In alcuni casi, l’areola e il capezzolo vengono ricostruiti contemporaneamente mediante specifiche tecniche di chirurgia plastica, oppure possono essere riprodotti tramite tatuaggio medico, una soluzione sempre più diffusa e realistica.

Quando la ricostruzione chirurgica non è possibile (ad esempio per la presenza di cicatrici estese o di una cute resa meno elastica dai trattamenti radioterapici) si può ricorrere a protesi esterne in silicone, rimovibili e realizzate su misura, in grado di riprodurre fedelmente l’aspetto del capezzolo e dell’areola.

Infine, in alcuni casi specifici, per motivi clinici o per scelta personale, si può optare per l’uso di protesi mammarie esterne definitive, o provvisorie nel periodo che precede la conclusione del percorso ricostruttivo. In entrambe le situazioni, il Servizio Sanitario Nazionale (SSN) prevede la rimborsabilità totale dei dispositivi.

Il sostegno del SSN nel percorso di ricostruzione chirurgica del seno

Il Servizio Sanitario Nazionale (SSN) garantisce gratuitamente ausili, presidi e protesi alle persone con un’invalidità superiore al 33% e anche a chi è in attesa del relativo riconoscimento.

La richiesta di prescrizione deve essere effettuata su apposito modulo da uno specialista dipendente da una struttura sanitaria pubblica o convenzionata con l’ASL.

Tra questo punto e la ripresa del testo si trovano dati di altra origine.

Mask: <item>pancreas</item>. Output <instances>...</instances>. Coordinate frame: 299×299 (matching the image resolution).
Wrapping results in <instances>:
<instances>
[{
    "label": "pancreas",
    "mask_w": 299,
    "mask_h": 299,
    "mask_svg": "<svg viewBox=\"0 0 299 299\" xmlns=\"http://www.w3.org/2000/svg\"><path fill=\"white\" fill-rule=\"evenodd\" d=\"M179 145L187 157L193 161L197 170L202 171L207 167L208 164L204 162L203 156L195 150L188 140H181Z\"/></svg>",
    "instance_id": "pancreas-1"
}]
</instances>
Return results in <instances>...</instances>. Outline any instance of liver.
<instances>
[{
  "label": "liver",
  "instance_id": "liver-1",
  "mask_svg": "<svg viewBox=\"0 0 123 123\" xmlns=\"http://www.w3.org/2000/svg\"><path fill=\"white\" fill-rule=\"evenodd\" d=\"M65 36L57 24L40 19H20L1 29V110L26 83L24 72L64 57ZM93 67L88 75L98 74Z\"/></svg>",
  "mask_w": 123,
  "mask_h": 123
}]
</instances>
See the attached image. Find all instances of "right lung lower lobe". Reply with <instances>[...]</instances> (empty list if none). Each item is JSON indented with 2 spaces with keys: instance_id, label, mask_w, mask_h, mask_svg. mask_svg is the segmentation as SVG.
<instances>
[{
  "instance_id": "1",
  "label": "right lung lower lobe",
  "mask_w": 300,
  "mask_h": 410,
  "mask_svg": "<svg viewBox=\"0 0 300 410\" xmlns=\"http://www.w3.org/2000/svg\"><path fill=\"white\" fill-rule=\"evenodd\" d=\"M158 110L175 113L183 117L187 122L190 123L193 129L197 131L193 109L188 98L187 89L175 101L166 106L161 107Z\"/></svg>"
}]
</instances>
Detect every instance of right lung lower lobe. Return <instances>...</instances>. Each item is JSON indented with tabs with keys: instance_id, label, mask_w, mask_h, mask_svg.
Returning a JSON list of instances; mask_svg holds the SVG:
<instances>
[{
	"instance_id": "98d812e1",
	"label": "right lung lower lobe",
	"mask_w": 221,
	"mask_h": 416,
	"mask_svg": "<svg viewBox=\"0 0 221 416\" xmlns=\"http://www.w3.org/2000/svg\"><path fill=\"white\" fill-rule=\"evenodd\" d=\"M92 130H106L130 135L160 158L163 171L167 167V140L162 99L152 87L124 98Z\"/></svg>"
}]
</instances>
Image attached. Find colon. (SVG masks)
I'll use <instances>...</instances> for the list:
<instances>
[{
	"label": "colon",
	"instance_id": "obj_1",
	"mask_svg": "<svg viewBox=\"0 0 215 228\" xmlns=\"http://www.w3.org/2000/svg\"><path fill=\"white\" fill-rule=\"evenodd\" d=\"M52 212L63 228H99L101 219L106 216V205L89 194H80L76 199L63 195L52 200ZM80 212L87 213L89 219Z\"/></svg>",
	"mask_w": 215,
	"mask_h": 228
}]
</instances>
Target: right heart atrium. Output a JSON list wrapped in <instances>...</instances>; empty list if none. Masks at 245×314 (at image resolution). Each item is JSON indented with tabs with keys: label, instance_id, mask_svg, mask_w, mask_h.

Grazie alla modifica introdotta dal D.Lgs. n. 321 del 2001 (G.U. n.183 dell’8 agosto 2001), non è più necessario presentare la certificazione di invalidità: è sufficiente la prescrizione dello specialista.

Il D.L. n. 332 del 1999 prevede inoltre la possibilità di rinnovare la protesi ogni tre anni (art. 5, comma 3). In caso di smarrimento, rottura accidentale o particolare usura del dispositivo, l’ASL può autorizzare, una sola volta, la fornitura di una nuova protesi anche prima della scadenza dei termini previsti. È comunque consigliabile informarsi presso la ASL di riferimento per verificare le modalità e l’effettiva gratuità dei dispositivi.